レトリックと詭弁
「レトリック」とは、弁論術、説得術、修辞学などの”言語の表現の技術”を指す、古代ギリシャに由来する概念です。
現代では文学的修辞法のイメージが強いですが、それはレトリックの一部にすぎません。
これはあくまで言語表現の技術であり、内容そのものを良くする技術ではありません。
いわば、お化粧の技術(ソクラテスはレトリックをそう呼ぶ)であり、中身の良し悪しに関わるものではないということです。
ということは、お化粧によって不細工な男性お笑い芸人を美しい女優のように変身させることができるように、誤った言論をレトリックによって正しい言論のように仕立て上げることもできる訳です。
お化粧の技術を持っている女性は、お化粧によって美女になった人を簡単に見破ることができますが、普段お化粧をしない(技術を持たない)男性は、簡単に騙されます。
それと同様、レトリックの知識の無い一般人は、悪用されたレトリックに易々と引っかかってしまいます。
このように悪用される時、レトリックは「詭弁術」に堕ちます。
それは、真実のクロとシロを反転する技術であり、弱い議論を強くする技術であり、非常に危険な力を持っています。
詩人や宗教者のように人々の心を癒すためにレトリックを使う者もいれば、独裁者や詭弁家のように人々に害悪を与えるためにレトリックを使う者もいるのです。

作業内容 → 上のレトリックと詭弁についての文章から、「いわば、お化粧の技術(ソクラ」を含む語句で始まり「術を持たない)男性は、簡単に騙されます。」で終わる部分を、一字も変えずに書き写してください。

(保存項目)

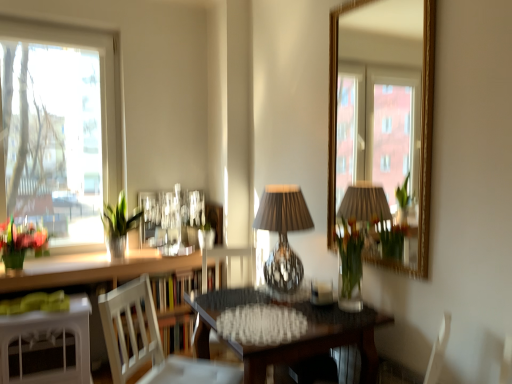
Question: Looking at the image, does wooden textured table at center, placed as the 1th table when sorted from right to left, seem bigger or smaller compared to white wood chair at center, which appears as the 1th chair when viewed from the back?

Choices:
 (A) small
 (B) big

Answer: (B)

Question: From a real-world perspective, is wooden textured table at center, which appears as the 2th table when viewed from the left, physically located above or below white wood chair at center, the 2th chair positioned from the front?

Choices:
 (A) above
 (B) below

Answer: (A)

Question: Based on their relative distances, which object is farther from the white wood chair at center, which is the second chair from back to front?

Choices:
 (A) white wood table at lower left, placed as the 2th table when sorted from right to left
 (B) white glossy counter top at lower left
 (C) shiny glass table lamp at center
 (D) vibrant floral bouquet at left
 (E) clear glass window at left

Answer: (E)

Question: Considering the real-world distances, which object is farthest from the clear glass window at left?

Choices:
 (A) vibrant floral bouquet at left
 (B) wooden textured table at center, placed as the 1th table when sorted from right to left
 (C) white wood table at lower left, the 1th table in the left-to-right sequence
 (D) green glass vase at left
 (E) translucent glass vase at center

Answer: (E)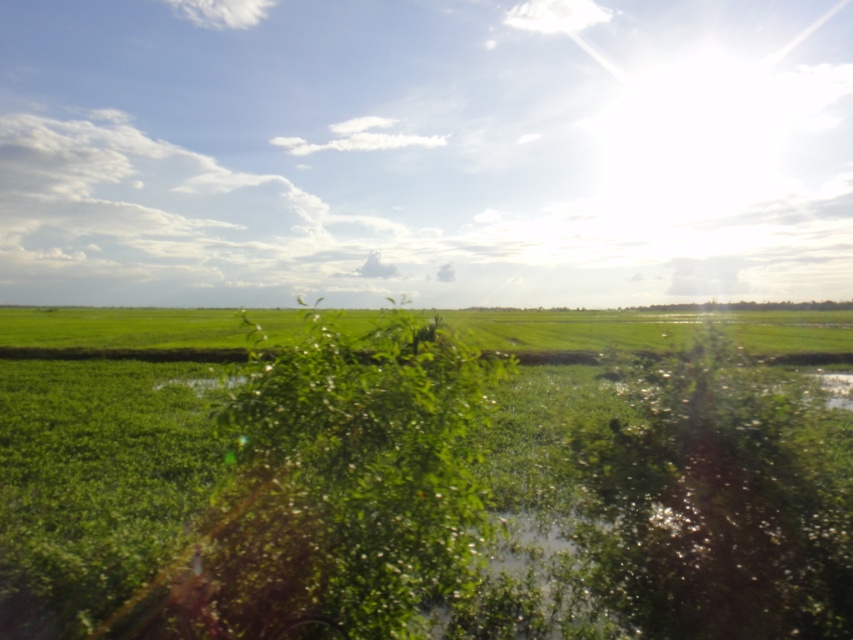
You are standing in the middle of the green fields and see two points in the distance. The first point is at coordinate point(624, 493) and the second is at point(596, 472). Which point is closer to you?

--

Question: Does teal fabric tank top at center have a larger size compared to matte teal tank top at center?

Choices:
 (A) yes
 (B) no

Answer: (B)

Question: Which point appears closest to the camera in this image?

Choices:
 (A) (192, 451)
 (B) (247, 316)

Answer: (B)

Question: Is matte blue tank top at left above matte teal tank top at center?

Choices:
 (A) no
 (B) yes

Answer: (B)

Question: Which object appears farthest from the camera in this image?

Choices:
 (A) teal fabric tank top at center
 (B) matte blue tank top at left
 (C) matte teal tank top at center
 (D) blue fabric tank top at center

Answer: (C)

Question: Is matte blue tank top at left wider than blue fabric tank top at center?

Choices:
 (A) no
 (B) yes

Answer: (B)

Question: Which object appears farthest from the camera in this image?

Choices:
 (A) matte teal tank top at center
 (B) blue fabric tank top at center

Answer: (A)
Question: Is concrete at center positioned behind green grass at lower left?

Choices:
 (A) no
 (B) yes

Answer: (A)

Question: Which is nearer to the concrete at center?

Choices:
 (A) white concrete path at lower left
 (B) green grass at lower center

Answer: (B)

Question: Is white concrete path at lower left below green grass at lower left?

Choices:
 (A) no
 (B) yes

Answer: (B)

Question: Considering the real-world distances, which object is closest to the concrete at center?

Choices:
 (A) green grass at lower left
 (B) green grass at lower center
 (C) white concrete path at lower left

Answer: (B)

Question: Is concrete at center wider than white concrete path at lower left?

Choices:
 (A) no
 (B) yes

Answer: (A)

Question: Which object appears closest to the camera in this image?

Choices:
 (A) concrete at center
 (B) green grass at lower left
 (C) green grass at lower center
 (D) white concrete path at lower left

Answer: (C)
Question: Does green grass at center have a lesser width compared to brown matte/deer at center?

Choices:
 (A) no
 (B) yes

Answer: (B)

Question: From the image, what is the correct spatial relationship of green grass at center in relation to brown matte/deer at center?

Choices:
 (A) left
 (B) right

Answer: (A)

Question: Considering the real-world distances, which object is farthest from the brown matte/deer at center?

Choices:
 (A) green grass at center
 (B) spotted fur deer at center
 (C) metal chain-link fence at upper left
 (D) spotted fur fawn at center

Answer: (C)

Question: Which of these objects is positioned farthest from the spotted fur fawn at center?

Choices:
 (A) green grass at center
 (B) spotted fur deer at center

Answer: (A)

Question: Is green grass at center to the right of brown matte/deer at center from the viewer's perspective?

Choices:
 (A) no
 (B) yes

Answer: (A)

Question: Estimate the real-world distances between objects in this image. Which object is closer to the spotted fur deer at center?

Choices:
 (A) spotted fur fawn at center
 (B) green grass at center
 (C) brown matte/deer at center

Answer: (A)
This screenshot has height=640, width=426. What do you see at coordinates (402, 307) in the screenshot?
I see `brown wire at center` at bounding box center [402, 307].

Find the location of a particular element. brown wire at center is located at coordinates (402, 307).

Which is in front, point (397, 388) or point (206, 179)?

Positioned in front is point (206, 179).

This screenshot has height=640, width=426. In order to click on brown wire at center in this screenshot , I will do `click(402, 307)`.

回答欄 →
いわば、お化粧の技術(ソクラテスはレトリックをそう呼ぶ)であり、中身の良し悪しに関わるものではないということです。
ということは、お化粧によって不細工な男性お笑い芸人を美しい女優のように変身させることができるように、誤った言論をレトリックによって正しい言論のように仕立て上げることもできる訳です。
お化粧の技術を持っている女性は、お化粧によって美女になった人を簡単に見破ることができますが、普段お化粧をしない(技術を持たない)男性は、簡単に騙されます。